EUR/GBP News and Analysis
The EUR/GBP pair fell during the course of the session on Tuesday, but as you can see found enough support below to bounce and form a hammer. This hammer of course suggests that the buyers are coming back into the marketplace, but quite frankly we feel that this market is still in a massive downtrend, so quite frankly we have no interest in buying this market right now. We feel that the Euro has far too many issues at the moment. After all, the European Union continues to look very likely to keep its monetary policy very loose. This is a market that’s been in a downtrend for some time now, so it would not surprise us at all to see that continue. In fact, the real support is and until we get down to the 0.71 handle, and probably won’t actually be solid until we get to the 0.70 handle, a large, round, psychologically significant number.
While the British pound is a necessarily the strongest currency in the market, it’s not the Euro, and that’s really what matters in this particular scenario. We feel that the market should continue to be choppy, but in general this is a marketplace that tends to move in a rather choppy manner overall as the two economies are so intertwined.

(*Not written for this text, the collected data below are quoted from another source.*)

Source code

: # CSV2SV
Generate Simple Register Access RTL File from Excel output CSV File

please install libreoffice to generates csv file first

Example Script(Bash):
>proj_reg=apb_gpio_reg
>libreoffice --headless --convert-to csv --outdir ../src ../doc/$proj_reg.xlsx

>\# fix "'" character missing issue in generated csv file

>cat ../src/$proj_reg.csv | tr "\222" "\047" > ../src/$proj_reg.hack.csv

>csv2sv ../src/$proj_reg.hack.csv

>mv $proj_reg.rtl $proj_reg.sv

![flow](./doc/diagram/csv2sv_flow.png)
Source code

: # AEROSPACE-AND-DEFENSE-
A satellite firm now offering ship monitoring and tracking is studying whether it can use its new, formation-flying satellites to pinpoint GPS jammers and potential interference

We believe that a lot of Europeans will continue to put money into the United Kingdom in order to protect it from home markets. We also believe that there is a significant amount of resistance near the 0.74 level, so any rally to that area that shows signs of failing is an excellent selling opportunity as far as we can see at this moment time, as the trend has been so reliable and strong for quite some time now. We believe that short-term traders will continue to be attracted to this market as it has a nice trend, but has a lot of volatility as well. We have no interest in buying this market at all and do not see that changing anytime soon at this point.